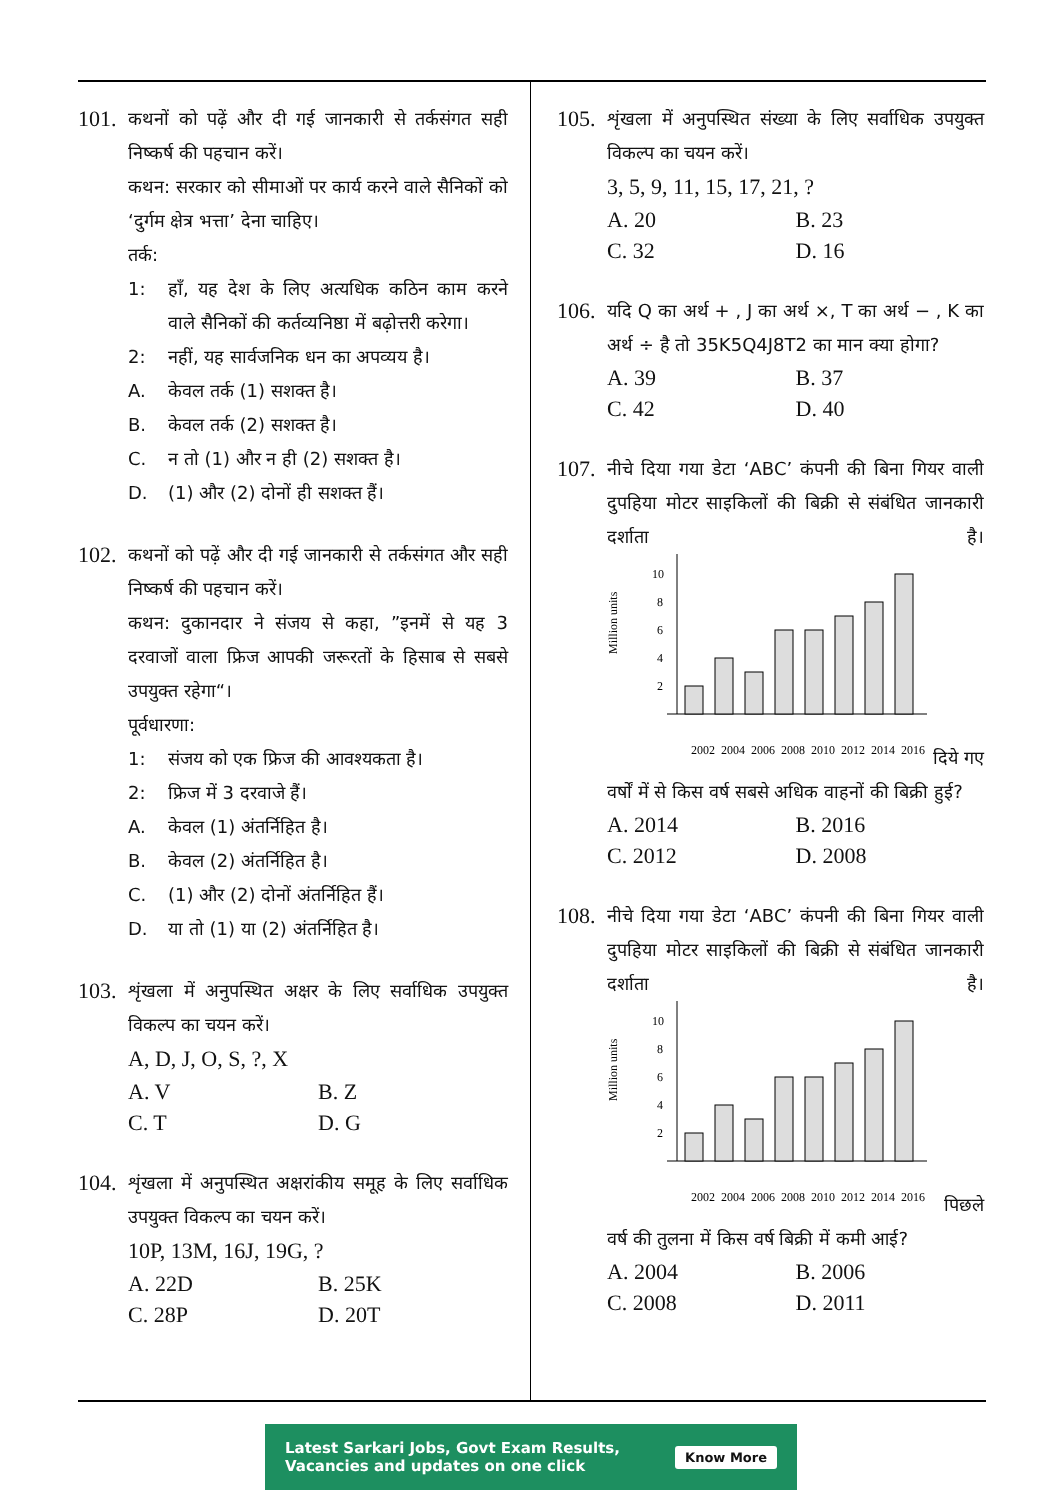101.
कथनों को पढ़ें और दी गई जानकारी से तर्कसंगत सही निष्कर्ष की पहचान करें।
कथन: सरकार को सीमाओं पर कार्य करने वाले सैनिकों को ‘दुर्गम क्षेत्र भत्ता’ देना चाहिए।
तर्क:
1: हाँ, यह देश के लिए अत्यधिक कठिन काम करने वाले सैनिकों की कर्तव्यनिष्ठा में बढ़ोत्तरी करेगा।
2: नहीं, यह सार्वजनिक धन का अपव्यय है।
A. केवल तर्क (1) सशक्त है।
B. केवल तर्क (2) सशक्त है।
C. न तो (1) और न ही (2) सशक्त है।
D. (1) और (2) दोनों ही सशक्त हैं।
102.
कथनों को पढ़ें और दी गई जानकारी से तर्कसंगत और सही निष्कर्ष की पहचान करें।
कथन: दुकानदार ने संजय से कहा, ”इनमें से यह 3 दरवाजों वाला फ्रिज आपकी जरूरतों के हिसाब से सबसे उपयुक्त रहेगा“।
पूर्वधारणा:
1: संजय को एक फ्रिज की आवश्यकता है।
2: फ्रिज में 3 दरवाजे हैं।
A. केवल (1) अंतर्निहित है।
B. केवल (2) अंतर्निहित है।
C. (1) और (2) दोनों अंतर्निहित हैं।
D. या तो (1) या (2) अंतर्निहित है।
103.
शृंखला में अनुपस्थित अक्षर के लिए सर्वाधिक उपयुक्त विकल्प का चयन करें।
A, D, J, O, S, ?, X
A. V B. Z C. T D. G
104.
शृंखला में अनुपस्थित अक्षरांकीय समूह के लिए सर्वाधिक उपयुक्त विकल्प का चयन करें।
10P, 13M, 16J, 19G, ?
A. 22D B. 25K C. 28P D. 20T
105.
शृंखला में अनुपस्थित संख्या के लिए सर्वाधिक उपयुक्त विकल्प का चयन करें।
3, 5, 9, 11, 15, 17, 21, ?
A. 20 B. 23 C. 32 D. 16
106.
यदि Q का अर्थ + , J का अर्थ ×, T का अर्थ − , K का अर्थ ÷ है तो 35K5Q4J8T2 का मान क्या होगा?
A. 39 B. 37 C. 42 D. 40
107.
नीचे दिया गया डेटा ‘ABC’ कंपनी की बिना गियर वाली दुपहिया मोटर साइकिलों की बिक्री से संबंधित जानकारी दर्शाता है।
Million units
10
8
6
4
2
2002
2004
2006
2008
2010
2012
2014
2016
दिये गए वर्षों में से किस वर्ष सबसे अधिक वाहनों की बिक्री हुई?
A. 2014 B. 2016 C. 2012 D. 2008
108.
नीचे दिया गया डेटा ‘ABC’ कंपनी की बिना गियर वाली दुपहिया मोटर साइकिलों की बिक्री से संबंधित जानकारी दर्शाता है।
Million units
10
8
6
4
2
2002
2004
2006
2008
2010
2012
2014
2016
पिछले वर्ष की तुलना में किस वर्ष बिक्री में कमी आई?
A. 2004 B. 2006 C. 2008 D. 2011
Latest Sarkari Jobs, Govt Exam Results,
Vacancies and updates on one click Know More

• _To do_: Omit all pictures and repeat the rest of the records verbatim.

• _Answer section_:
101.
कथनों को पढ़ें और दी गई जानकारी से तर्कसंगत सही निष्कर्ष की पहचान करें।
कथन: सरकार को सीमाओं पर कार्य करने वाले सैनिकों को ‘दुर्गम क्षेत्र भत्ता’ देना चाहिए।
तर्क:
1: हाँ, यह देश के लिए अत्यधिक कठिन काम करने वाले सैनिकों की कर्तव्यनिष्ठा में बढ़ोत्तरी करेगा।
2: नहीं, यह सार्वजनिक धन का अपव्यय है।
A. केवल तर्क (1) सशक्त है।
B. केवल तर्क (2) सशक्त है।
C. न तो (1) और न ही (2) सशक्त है।
D. (1) और (2) दोनों ही सशक्त हैं।
102.
कथनों को पढ़ें और दी गई जानकारी से तर्कसंगत और सही निष्कर्ष की पहचान करें।
कथन: दुकानदार ने संजय से कहा, ”इनमें से यह 3 दरवाजों वाला फ्रिज आपकी जरूरतों के हिसाब से सबसे उपयुक्त रहेगा“।
पूर्वधारणा:
1: संजय को एक फ्रिज की आवश्यकता है।
2: फ्रिज में 3 दरवाजे हैं।
A. केवल (1) अंतर्निहित है।
B. केवल (2) अंतर्निहित है।
C. (1) और (2) दोनों अंतर्निहित हैं।
D. या तो (1) या (2) अंतर्निहित है।
103.
शृंखला में अनुपस्थित अक्षर के लिए सर्वाधिक उपयुक्त विकल्प का चयन करें।
A, D, J, O, S, ?, X
A. V B. Z C. T D. G
104.
शृंखला में अनुपस्थित अक्षरांकीय समूह के लिए सर्वाधिक उपयुक्त विकल्प का चयन करें।
10P, 13M, 16J, 19G, ?
A. 22D B. 25K C. 28P D. 20T
105.
शृंखला में अनुपस्थित संख्या के लिए सर्वाधिक उपयुक्त विकल्प का चयन करें।
3, 5, 9, 11, 15, 17, 21, ?
A. 20 B. 23 C. 32 D. 16
106.
यदि Q का अर्थ + , J का अर्थ ×, T का अर्थ − , K का अर्थ ÷ है तो 35K5Q4J8T2 का मान क्या होगा?
A. 39 B. 37 C. 42 D. 40
107.
नीचे दिया गया डेटा ‘ABC’ कंपनी की बिना गियर वाली दुपहिया मोटर साइकिलों की बिक्री से संबंधित जानकारी दर्शाता है।
Million units
10
8
6
4
2
2002
2004
2006
2008
2010
2012
2014
2016
दिये गए वर्षों में से किस वर्ष सबसे अधिक वाहनों की बिक्री हुई?
A. 2014 B. 2016 C. 2012 D. 2008
108.
नीचे दिया गया डेटा ‘ABC’ कंपनी की बिना गियर वाली दुपहिया मोटर साइकिलों की बिक्री से संबंधित जानकारी दर्शाता है।
Million units
10
8
6
4
2
2002
2004
2006
2008
2010
2012
2014
2016
पिछले वर्ष की तुलना में किस वर्ष बिक्री में कमी आई?
A. 2004 B. 2006 C. 2008 D. 2011
Latest Sarkari Jobs, Govt Exam Results,
Vacancies and updates on one click Know More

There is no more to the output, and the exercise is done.